Trim is the final delivered size of the piece.
If you order an A3 flyer, then the trim is the dimension of the A3 (29.7 x 42.0cm)
Safety is the margin inside the trim.
The area between the trim and where the actual content (text) starts. In most instances you'll want to leave at least 6 or 7mm between your content and the edge of the page (trim) to ensure nothing gets chopped off during the trim.
Bleed is the area outside the Trim and is "extra".
Nothing which is important should be in the bleed area. The bleed areas should only encompass extra bits of anything which you want to print to right up to the edge of the page (trim).
When trimmed, the paper can shift slightly. It's typically very accurate, but not always the same from job to job. It's best to not plan on a trim hitting some exact spot. The final dimensions will be correct, but the printed art may shift up/down/left/right slightly based upon where it's trimmed.
The Safety area compensates for a slightly shifted trim on the inside.
The Bleed compensates for a slightly shifted trim on the outside.
the new edges of the flyers
This is interesting.... "new" edges in what way? The edges of your flyer should not move. They are the Trim size. Any bleed should be extended outside the trim size. The edges should never be "new" really.
You do not mention what software you are using in your question. That may be the issue, or momentary hurdle.
When using software, in most instances, the Document size will be your Trim size.

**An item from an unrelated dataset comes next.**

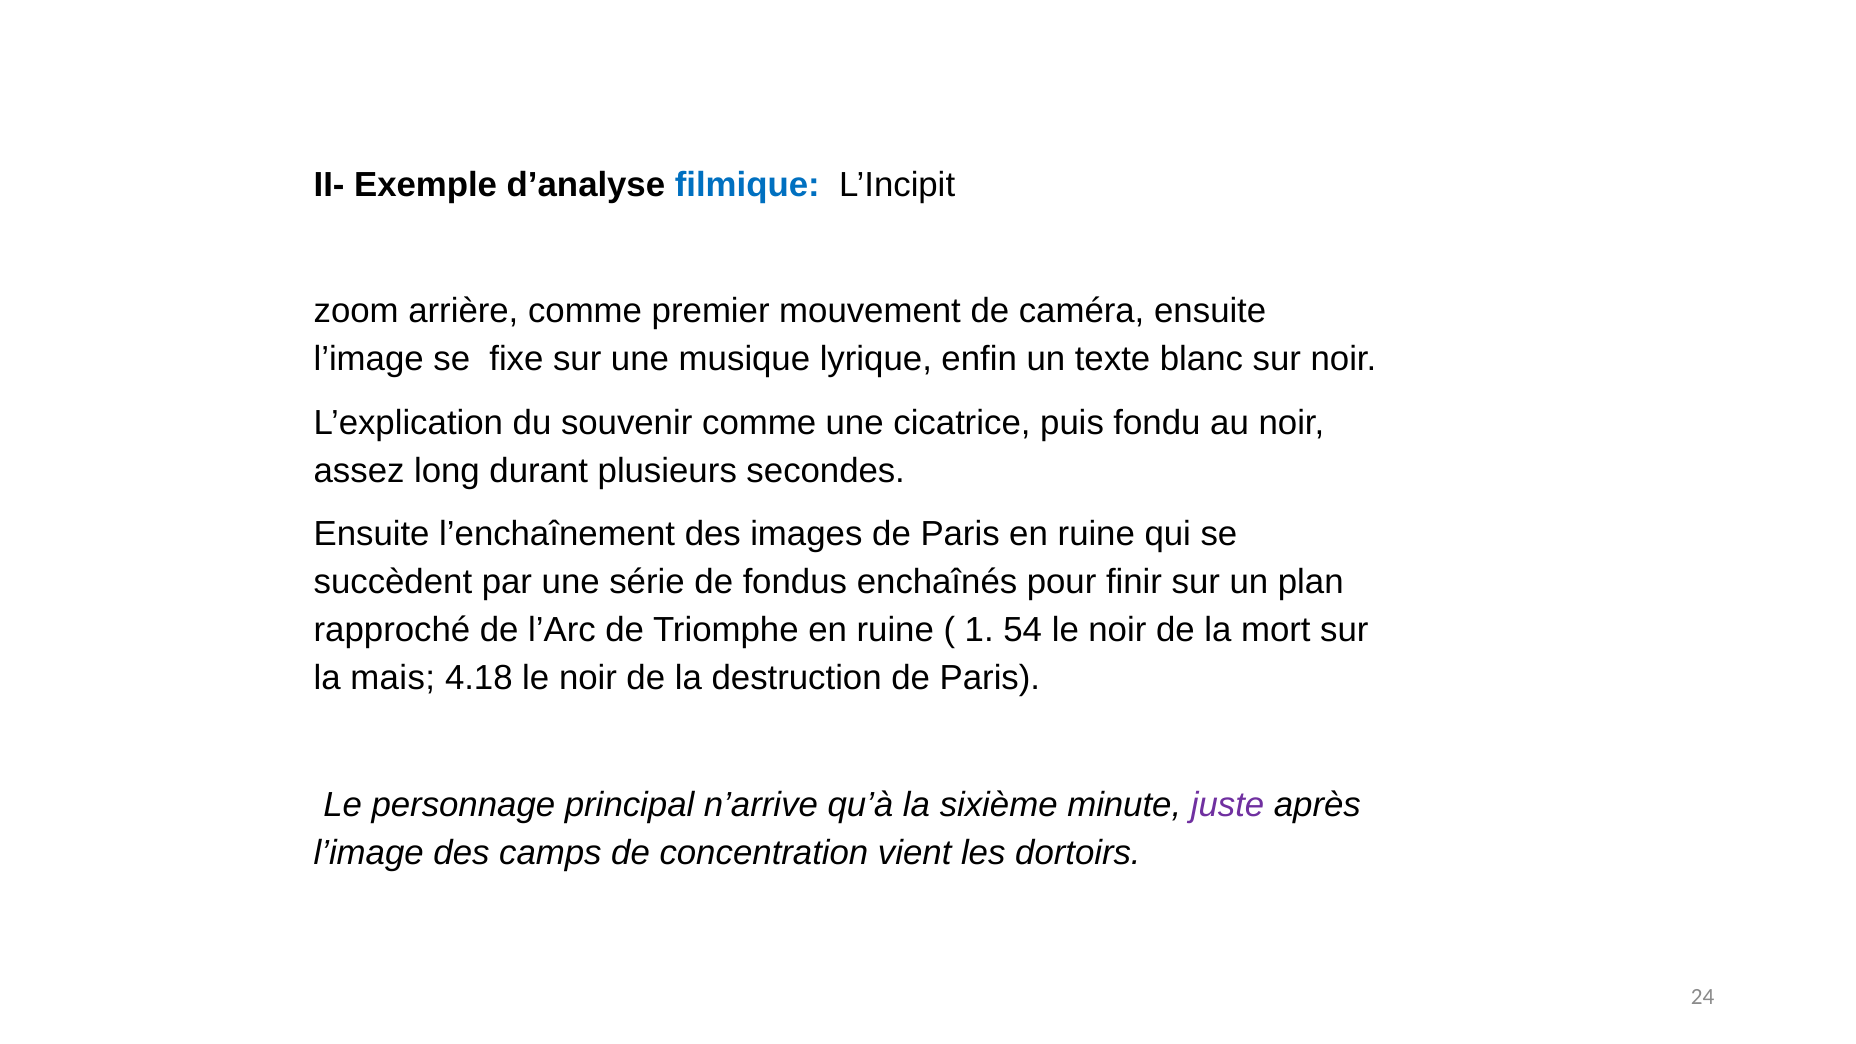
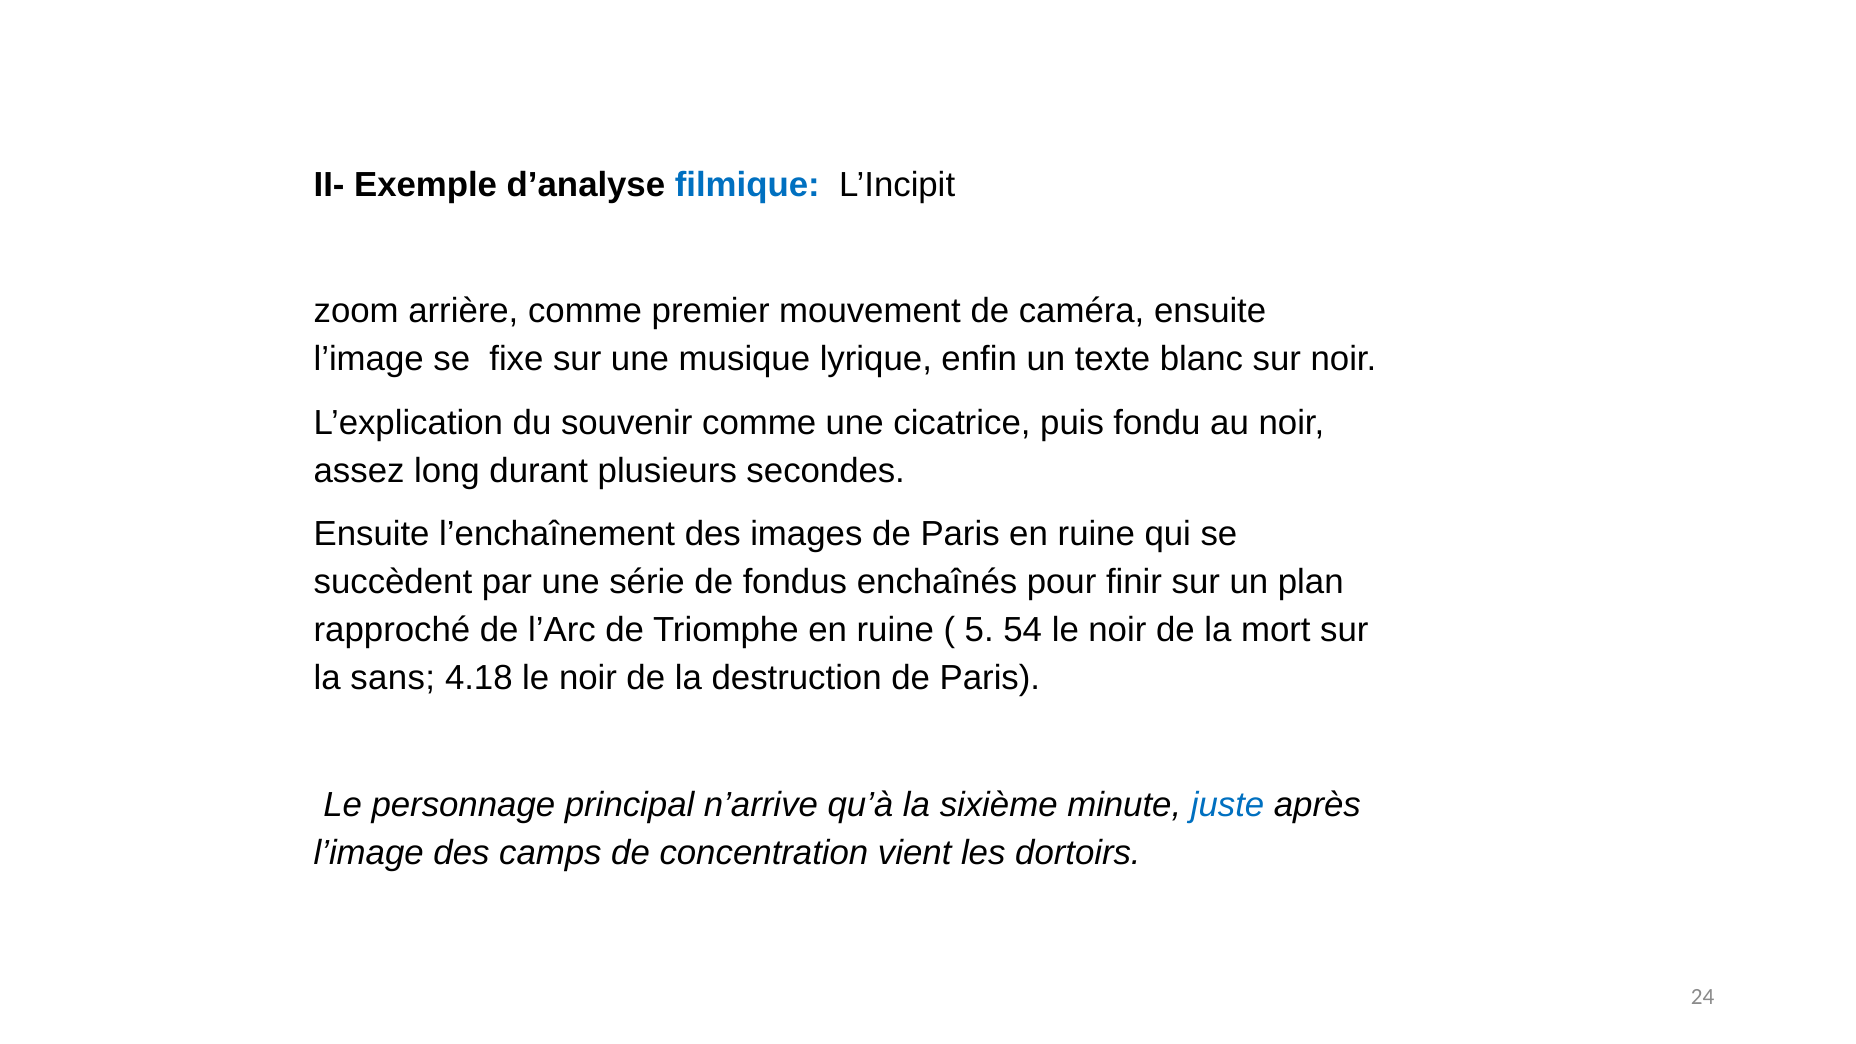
1: 1 -> 5
mais: mais -> sans
juste colour: purple -> blue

Then you add a 6-7mm inner margin and set a 3+mm outer bleed. Generally there's an area in the Document Setup to add a bleed amount...
It will look different based upon what software and what version you may be using. However, it's generally along the same type of thing.
The oddball here is if you are using raster editors such as Photoshop because Photoshop has no bleed feature in relation to the canvas like other software. You won't find a bleed area like the images above in Photoshop.
In such a case, you would increase the width and height of the canvas to 2x the bleed amount (1x top + 1 x bottom = 2x -- then the same for width). So if you have a 10x10cm document and need a 3mm bleed, you'd change the canvas to 10.6x10.6cm.
But you want all your content to be within the "safety" area.. so you should set guides inside the canvas to accommodate the 3mm bleed and a 6mm margin, although I'd use 7mm for the margin to make it easer and set a guide 10mm from each edge. Then all your important content needs to be within those guides to be safe.
Probably went overboard in explaining.
Note that I'm American. Therefore, using cm/mm is not normal usage for me. I did my best to use cm/mm above because that seemed appropriate based upon the question. I actually use imperial measurement ( .125" Bleed, .25" margin ) or preferably picas/points ( 1p6 bleed, 2 or 3p margin ).